Written By: Alisa Wolfson

Article courtesy of Market Watch - Click here for original post

what to know about the housing market if you want to buy a home right now.

Listen to a just a handful of the stats about the housing market, and it’s easy to see why there’s lots of chatter about whether or not we’re in a housing bubble. While mortgage rate are still holding near historic lows — you can still find 15-year rates near 2% and 30-year rates near 3% — home prices rose 19.5% in September year over year, according to data released by Case-Shiller at the end of November. And the median home price now sits at around $354,000, according to the National Association of Realtors. But a number of experts say we’re not in a housing bubble, and instead are in for a continued rising of prices, though at a more gradual speed.

“To most consumers, a bubble in housing or any other investment is a run up in prices that is very rapid and that is relatively shortly thereafter followed by falling prices,” Realtor.com chief economist Danielle Hale says. “In these bubble cases, those who purchased homes or other investments when prices were high may see the value of their homes or other assets remain below their purchase price for years into the future.”

Housing prices alone don’t mean a bubble

But many pros say it’s unlikely we will see a collapse in home prices, because unlike in 2008, there’s not an oversupply of housing, and instead there is an undersupply: The National Association of Realtors notes that the U.S. has underbuilt housing by at least 5.5 million units, and Hale estimates that we’re about 5 million units short. In fact, she says we’re so under-built that we’re unlikely to see this change in the next five or six years, even if the current pace of construction were to double.

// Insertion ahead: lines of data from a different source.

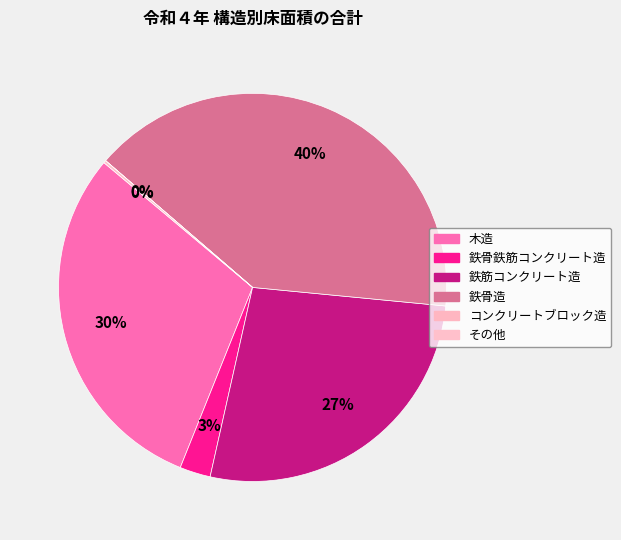

Does any single category account for the majority?

No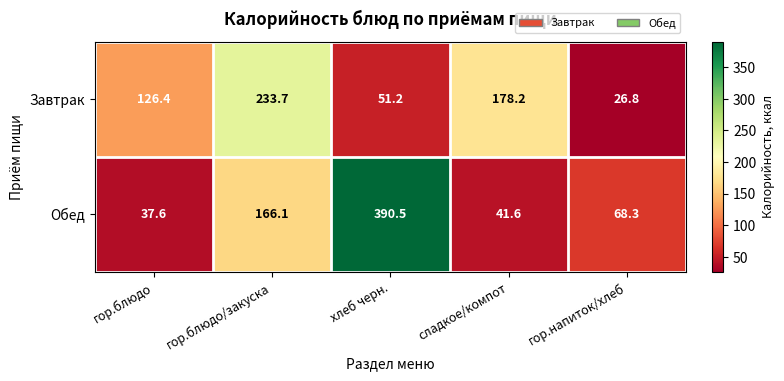

How many categories are shown in the chart?

5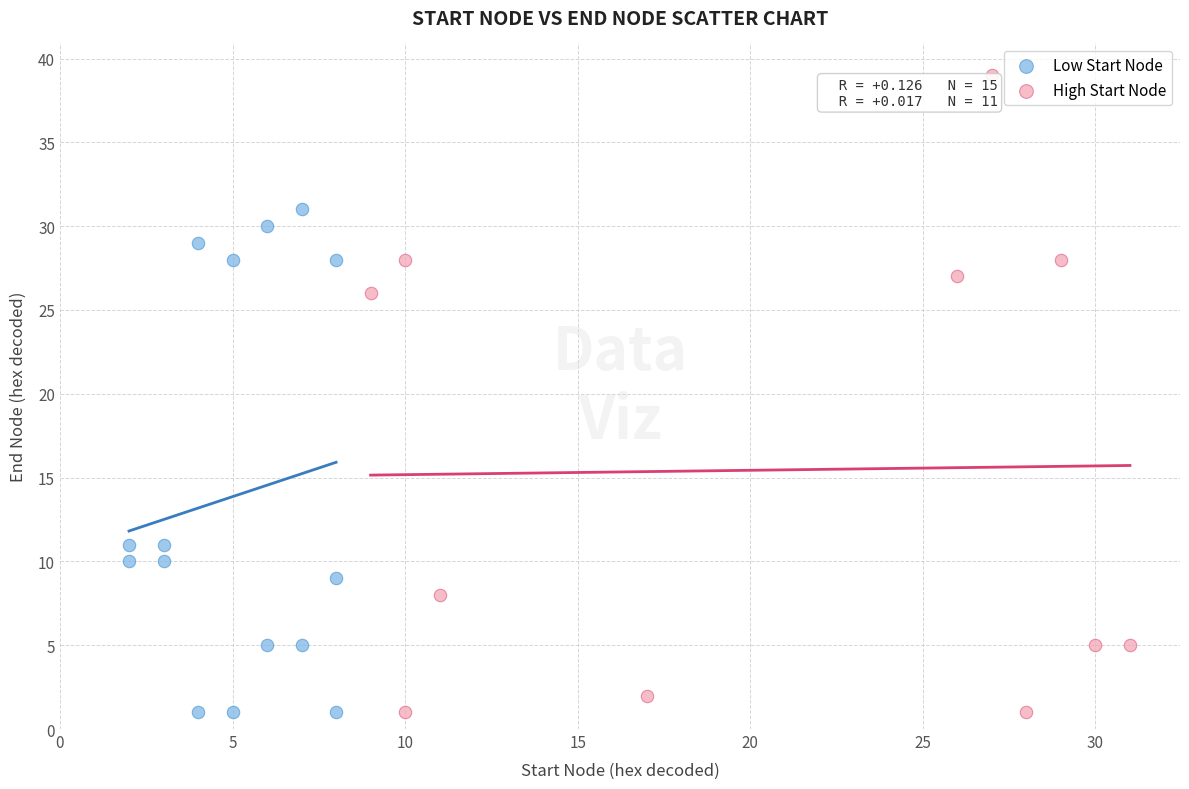

Which series has the widest spread of Y values?

High Start Node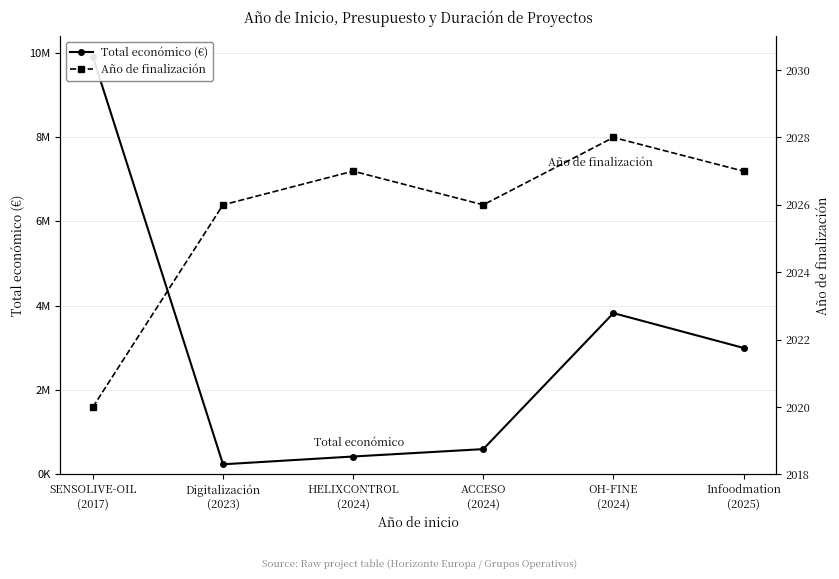

How many data points in Total económico (€) are less than 2998444?

3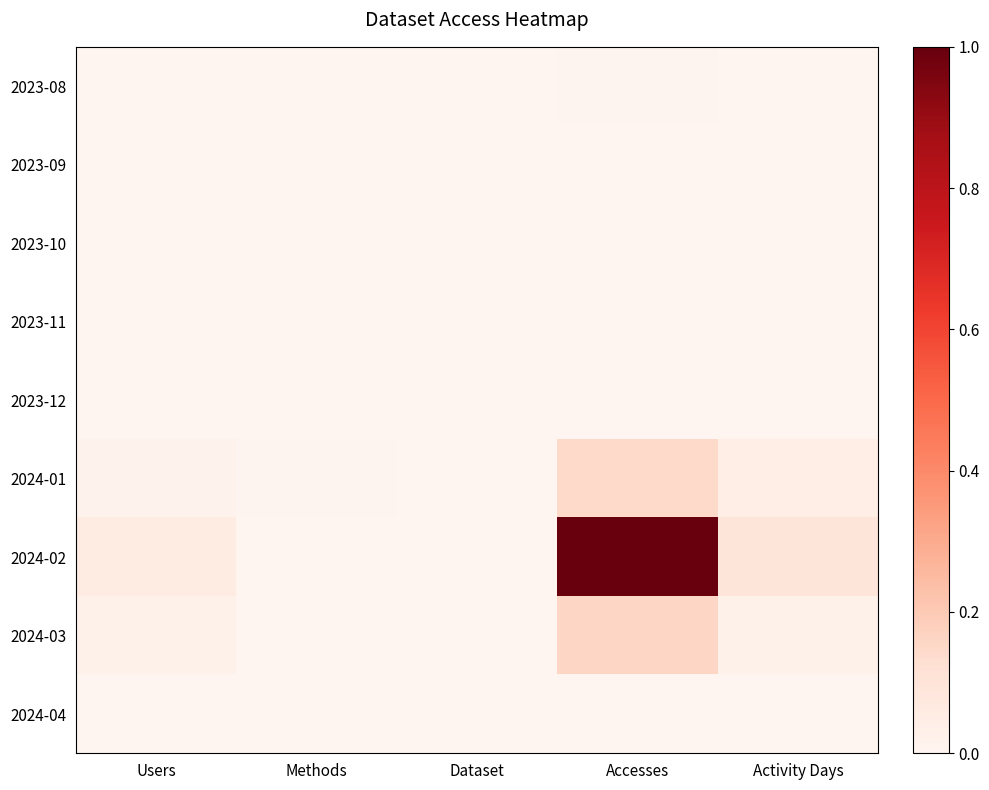

Which category has the highest value across all series?

Accesses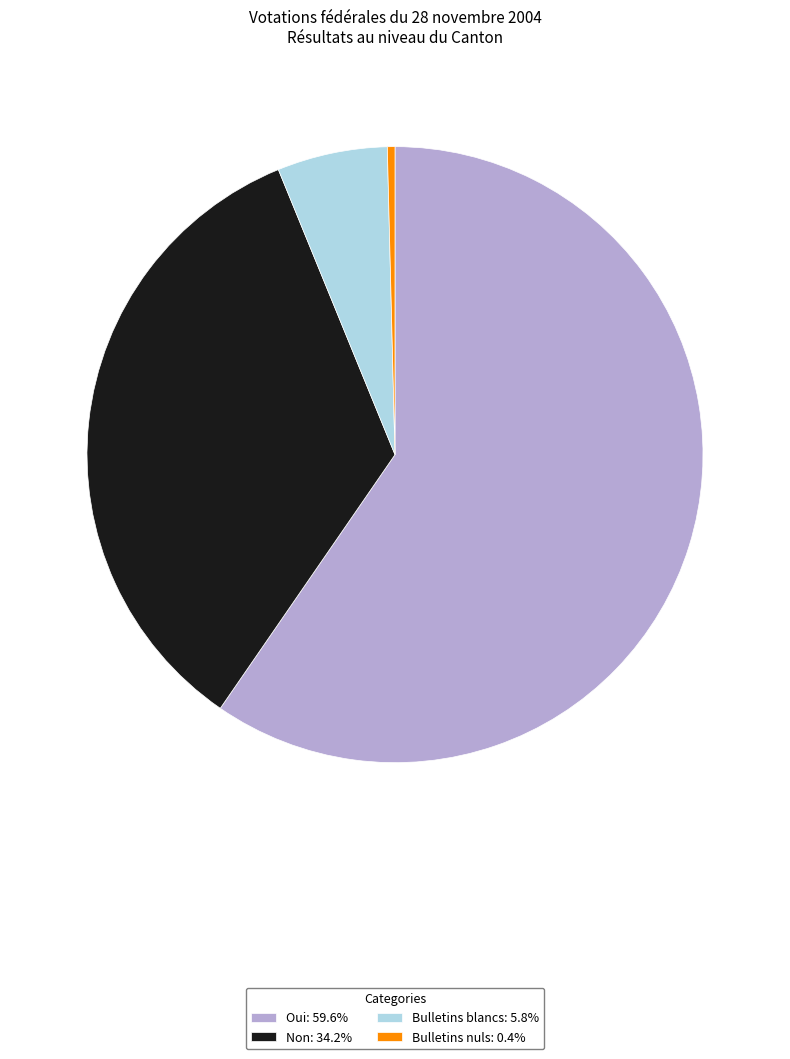

Is it true that Oui is 52% of the pie?

False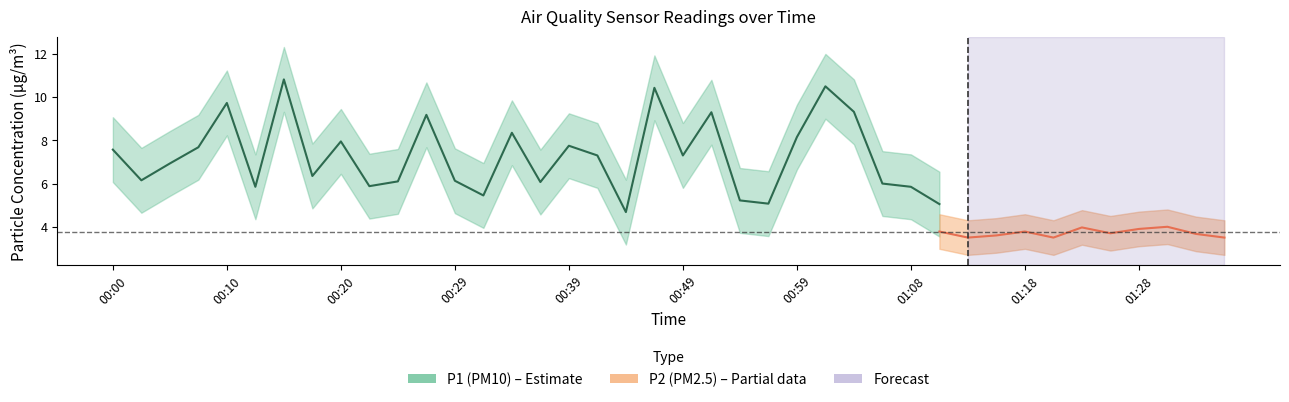

What is the spread (max minus min) of values at 26?

5.8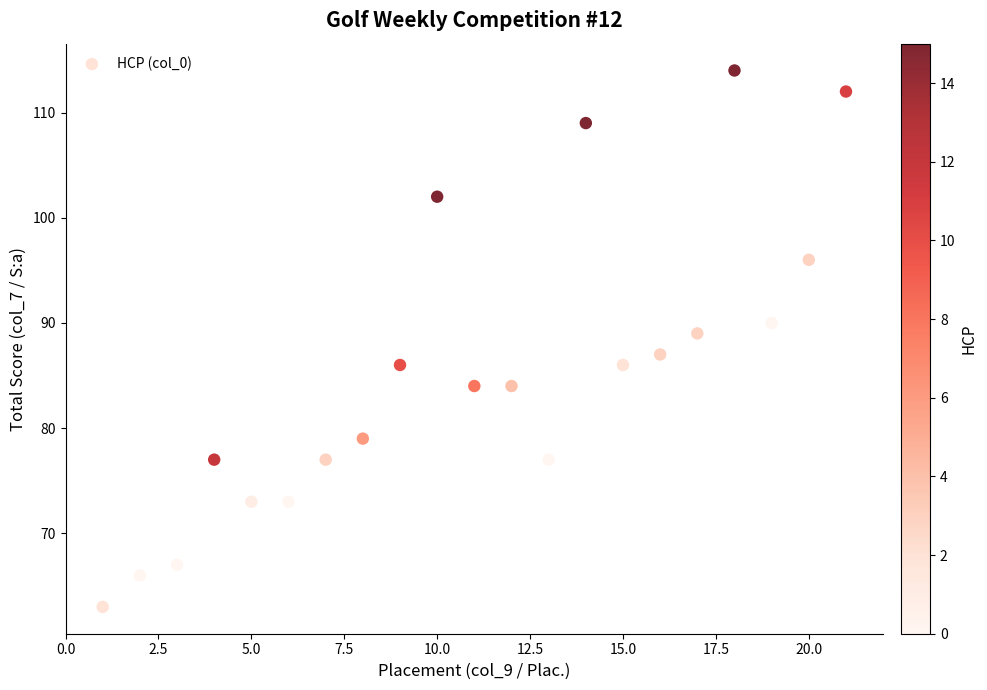

What is the range of Y values (max minus min)?

51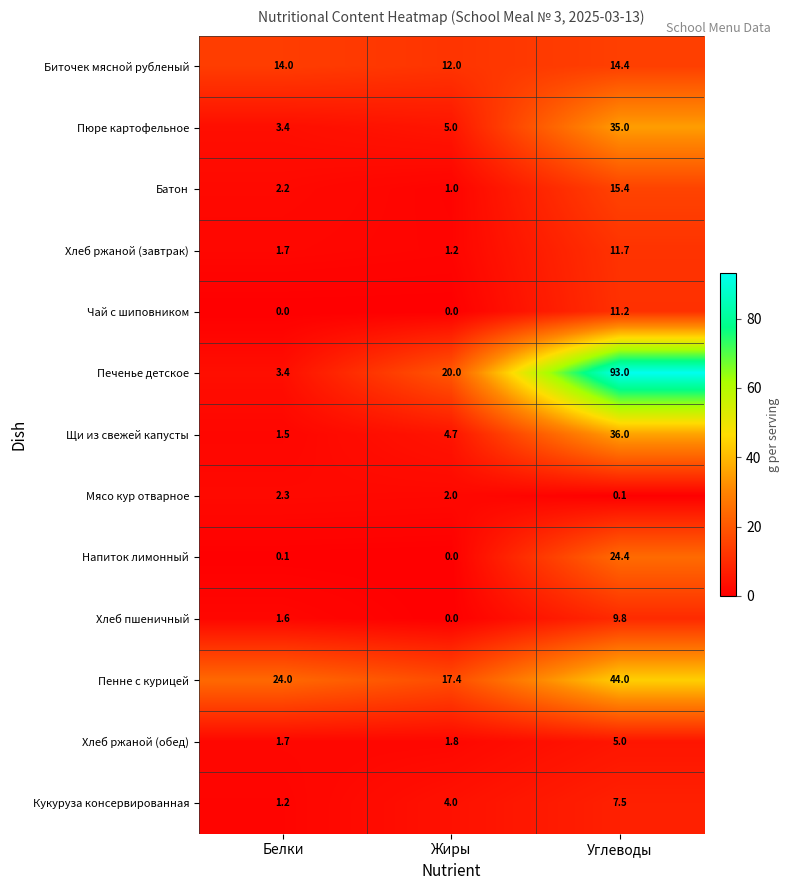

What is the maximum value shown in the chart?

93.0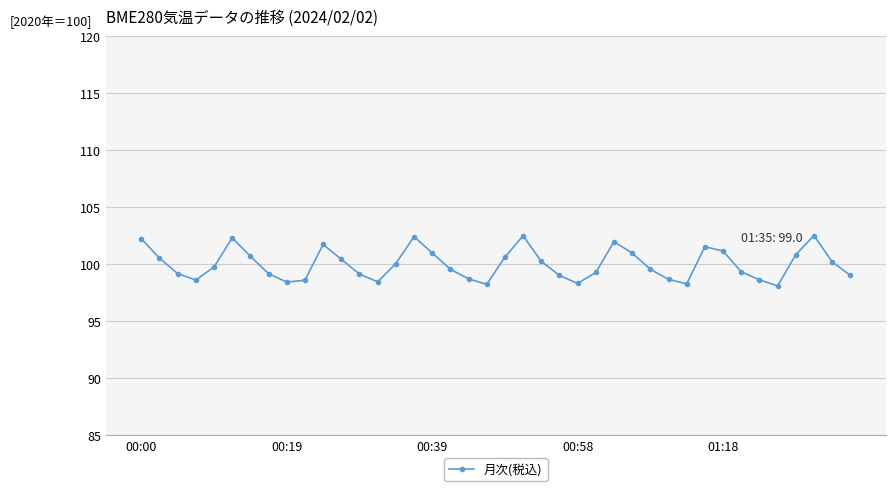

What is the average value?

100.0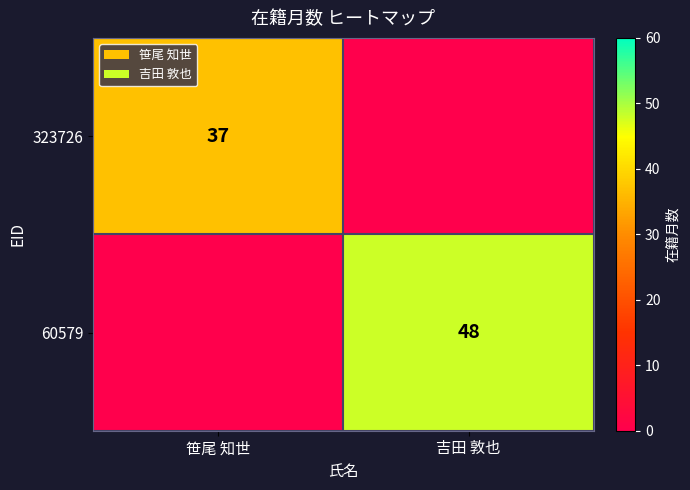

True or false: 323726 has a value of 37 at 笹尾 知世.

True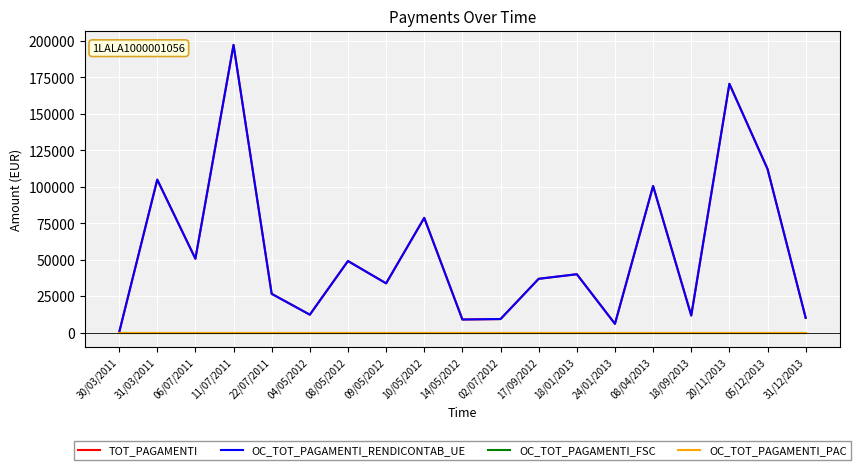

Is the value of OC_TOT_PAGAMENTI_RENDICONTAB_UE at 08/05/2012 greater than the value of TOT_PAGAMENTI at 08/04/2013?

No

Plus, that is happening at a time when supply chain issues are rampant, making many building materials and labor expensive. “With strong buying demand and under-building limiting the amount of housing supply,” Hale says, “we’re likely to see home prices remain high even if reduced affordability limits the pace at which they can grow.”

On the demand side, low mortgage rates — you can still find 15-year rates near 2% and 30-year rates near 3% — are enticing many to buy now and the remote work boom is leading to reshuffling as people reevaluate what they want and need in their home, says Redfin chief economist Daryl Fairweather.  That said, demand is slowing: Lenders issued roughly 3.59 million mortgages in the third quarter of 2021, down from 3.92 million in the second quarter. Concludes Nicole Bachaud, an economic data analyst at Zillow: “The factors driving home value growth are organic and sustainable and we are not at risk of a housing crash like in 2008.” 

In an October report, Goldman Sachs also predicted a continue rise in housing prices, writing: “The supply-demand picture that has been the basis for our call for a multi-year boom in home prices remains intact. Housing inventories remain historically tight, while homes remain relatively affordable despite the recent price increases, and surveys of home buying intentions remain at healthy levels. Our model now projects that home prices will grow a further 16% by the end of 2022.” And CNBC real estate correspondent Diana Olick stated: “A bubble tends to be something that’s inflated that could burst at any minute and change and that’s not really the case here.”

So what’s ahead for the housing market then? (And could they all be wrong?)

Rather than a bubble popping, Bachaud predicts the housing market will become more balanced in the next couple years: “But don’t expect prices to fall, think of it like a car easing off the gas pedal, not hitting the brakes.” Adds Hale: “There’s no question that the growth rate of home prices will slow. Home prices cannot continue to grow faster than incomes for long, but what happens next will shape whether people feel this period was a good year for housing or a bubble.” 


For her part, Ivy Zelman, who called the 2005 market height, says that there are issues in the housing market, but doesn’t predict a full-on bubble popping and focuses concern on markets like Phoenix, Austin, Dallas and Houston. She told Bloomberg: “There are going to be corrections. And I think there are going to be corrections that are more pronounced if rates go higher.  I certainly would be concerned if I was buying a home today in, let’s say, the Phoenix tertiary market in a higher-rate environment.”

And it’s important to remember that few experts predicted the 2008 housing bubble bursting either, and there are plenty of unknowns that could change the course of this market. 

What does this all mean for potential home buyers?

Experts say it’s tough to time the housing market. And if you know you want to buy, and stay in your house for years to come, follow this advice. “Don’t buy more than you can afford. Make sure you can continue to afford your housing payments through a rough patch like a job loss or health emergency,” says Fairweather. And build up savings that will make you more resilient to shifts in the housing market, he adds, so that if there is a downturn, you can ride it out, rather than having to sell.